**Task to complete**:
Rewrite the items below, replacing every occurrence of "Tratamiento" with "Gestión" and leaving all other text unchanged.

**Data**:

☆ ☆ ☆ ☆

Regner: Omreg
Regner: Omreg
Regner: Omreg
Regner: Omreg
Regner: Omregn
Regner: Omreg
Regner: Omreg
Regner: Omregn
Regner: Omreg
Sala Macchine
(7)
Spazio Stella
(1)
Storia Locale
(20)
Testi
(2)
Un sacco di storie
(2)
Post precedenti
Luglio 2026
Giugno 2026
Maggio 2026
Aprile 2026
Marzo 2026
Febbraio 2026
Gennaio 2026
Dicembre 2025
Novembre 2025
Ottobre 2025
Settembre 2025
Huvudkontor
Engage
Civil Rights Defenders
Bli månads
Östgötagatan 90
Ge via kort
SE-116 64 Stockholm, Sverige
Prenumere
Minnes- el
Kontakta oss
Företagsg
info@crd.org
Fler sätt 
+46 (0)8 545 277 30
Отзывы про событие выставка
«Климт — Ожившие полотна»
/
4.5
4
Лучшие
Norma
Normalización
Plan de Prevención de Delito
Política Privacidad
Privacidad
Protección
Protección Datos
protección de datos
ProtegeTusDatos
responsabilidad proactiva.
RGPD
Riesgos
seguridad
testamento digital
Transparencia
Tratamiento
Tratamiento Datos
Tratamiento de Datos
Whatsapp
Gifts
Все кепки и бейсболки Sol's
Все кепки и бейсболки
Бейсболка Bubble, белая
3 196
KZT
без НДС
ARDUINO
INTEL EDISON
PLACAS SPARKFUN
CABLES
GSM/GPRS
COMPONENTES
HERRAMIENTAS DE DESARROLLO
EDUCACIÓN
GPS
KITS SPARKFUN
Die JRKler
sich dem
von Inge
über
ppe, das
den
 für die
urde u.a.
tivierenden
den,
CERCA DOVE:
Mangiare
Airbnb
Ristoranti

☆ ☆ ☆ ☆

**Written response**:
Regner: Omreg
Regner: Omreg
Regner: Omreg
Regner: Omreg
Regner: Omregn
Regner: Omreg
Regner: Omreg
Regner: Omregn
Regner: Omreg
Sala Macchine
(7)
Spazio Stella
(1)
Storia Locale
(20)
Testi
(2)
Un sacco di storie
(2)
Post precedenti
Luglio 2026
Giugno 2026
Maggio 2026
Aprile 2026
Marzo 2026
Febbraio 2026
Gennaio 2026
Dicembre 2025
Novembre 2025
Ottobre 2025
Settembre 2025
Huvudkontor
Engage
Civil Rights Defenders
Bli månads
Östgötagatan 90
Ge via kort
SE-116 64 Stockholm, Sverige
Prenumere
Minnes- el
Kontakta oss
Företagsg
info@crd.org
Fler sätt 
+46 (0)8 545 277 30
Отзывы про событие выставка
«Климт — Ожившие полотна»
/
4.5
4
Лучшие
Norma
Normalización
Plan de Prevención de Delito
Política Privacidad
Privacidad
Protección
Protección Datos
protección de datos
ProtegeTusDatos
responsabilidad proactiva.
RGPD
Riesgos
seguridad
testamento digital
Transparencia
Gestión
Gestión Datos
Gestión de Datos
Whatsapp
Gifts
Все кепки и бейсболки Sol's
Все кепки и бейсболки
Бейсболка Bubble, белая
3 196
KZT
без НДС
ARDUINO
INTEL EDISON
PLACAS SPARKFUN
CABLES
GSM/GPRS
COMPONENTES
HERRAMIENTAS DE DESARROLLO
EDUCACIÓN
GPS
KITS SPARKFUN
Die JRKler
sich dem
von Inge
über
ppe, das
den
 für die
urde u.a.
tivierenden
den,
CERCA DOVE:
Mangiare
Airbnb
Ristoranti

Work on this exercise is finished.